System Monitoring

It pays to know what your computer machines are doing. Gathering them into a machine room is the traditional method, allowing specialised personnel to maintain high operational standards. With the VLSI revolution, units are now found everywhere. No longer is the luxury of a specialised environment available for these units. This makes remote sensing of primary concern for system reliability and the extended lifetimes we have come to expect from these versatile units.

I'm using the lm_sensors package to monitor the sensors built into the more modern of the units in my server farm. A cron job runs every five minutes on each unit I monitor. This job runs the lm78 tools and grabs data out of the motherboard hardware, then sends it to the web server.

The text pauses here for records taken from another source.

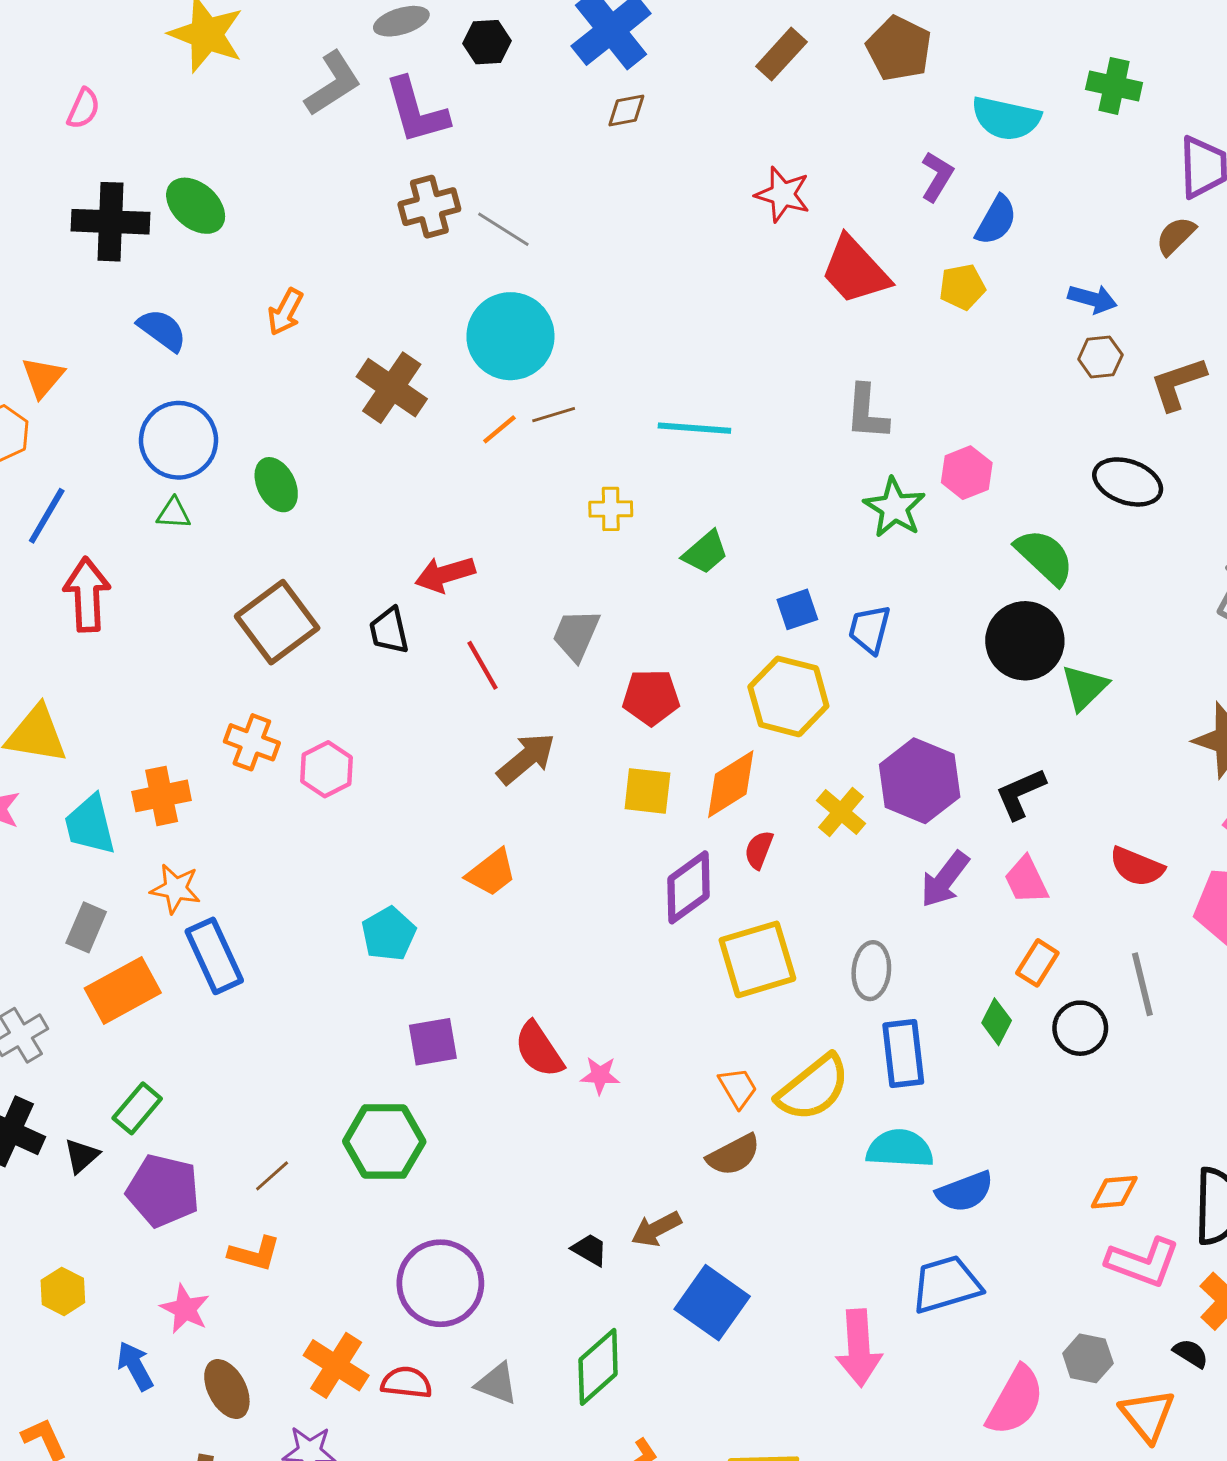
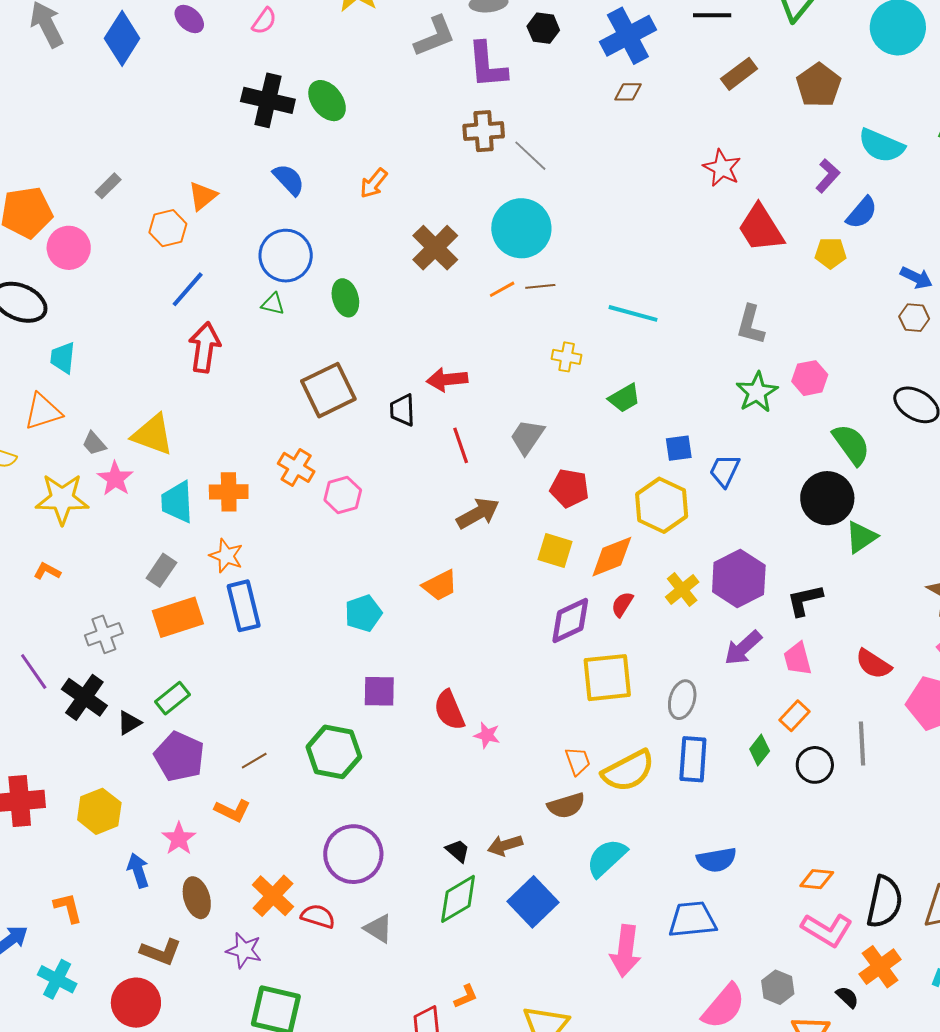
cyan semicircle: (900, 1149) -> (606, 858), moved, turned -57
yellow hexagon: (63, 1291) -> (99, 811), size x1.4
green diamond: (598, 1367) -> (458, 899), moved

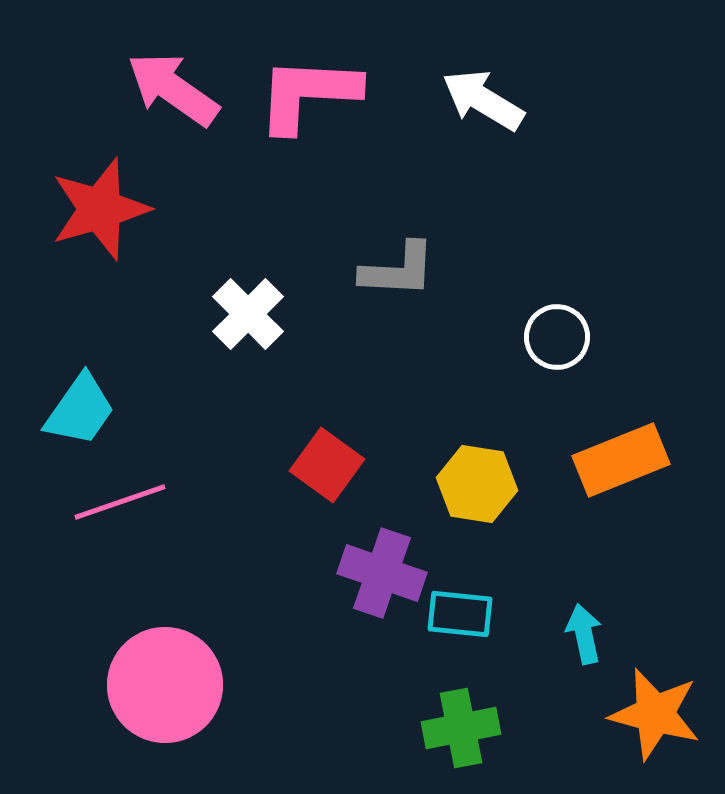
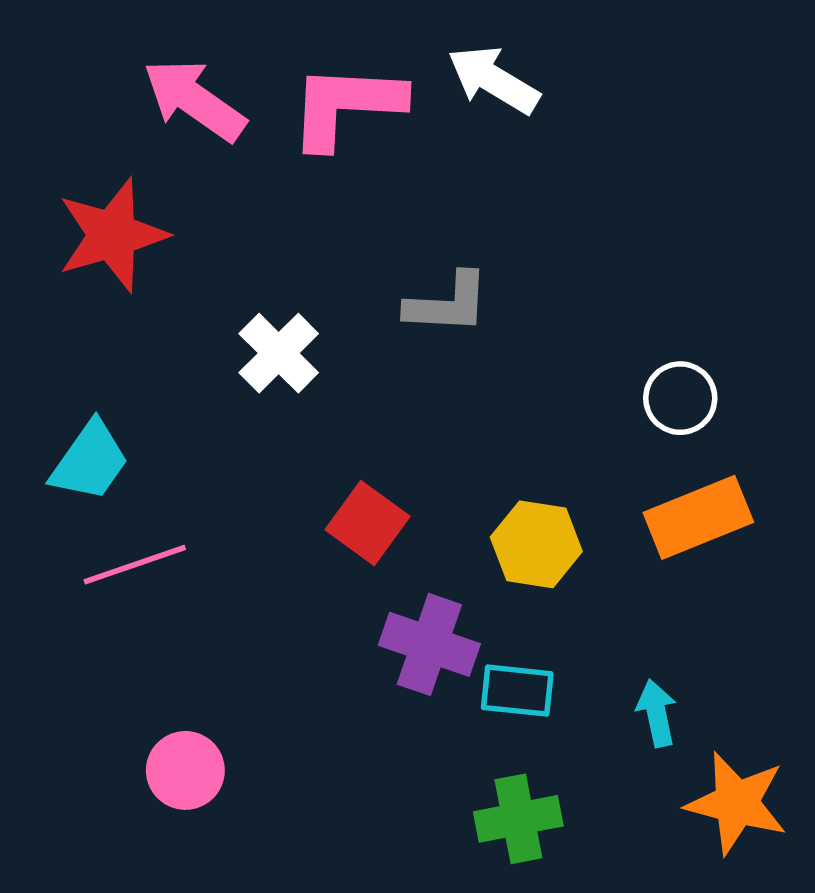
white arrow: (483, 100) -> (494, 80), moved
white circle: (557, 337) -> (680, 398), moved
pink circle: (165, 685) -> (185, 770), size x0.6

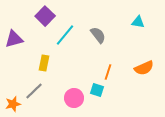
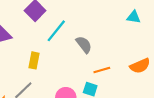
gray semicircle: (98, 35) -> (84, 45), moved
orange line: (108, 72) -> (102, 70), turned 56

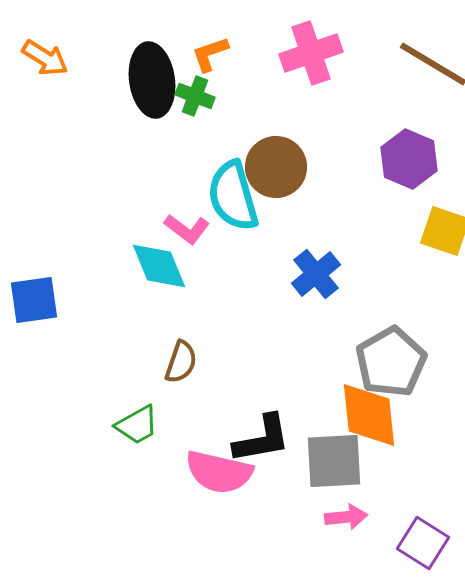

Currently I'm using RRD to plot the temperature values. RRD is better suited to general purpose plotting than MRTG, as RRD does not have the positive values only, integer values only limitations imposed by MRTG.

I did hack the lm_sensors code so that it does not use the "176" character ("degree" symbol) when printing values.

Patch for prog/sensors/chips.c.

Perusing awk docs led me to modify the following scripts slightly. Saves a couple pipes and an awk and sed invocation.

A remote host has a script run out of cron that grabs "sensors" data and copies it with ssh to the remote web host. The web host first creates an RRD data file with this script and then runs a cron script to update the images for the web page.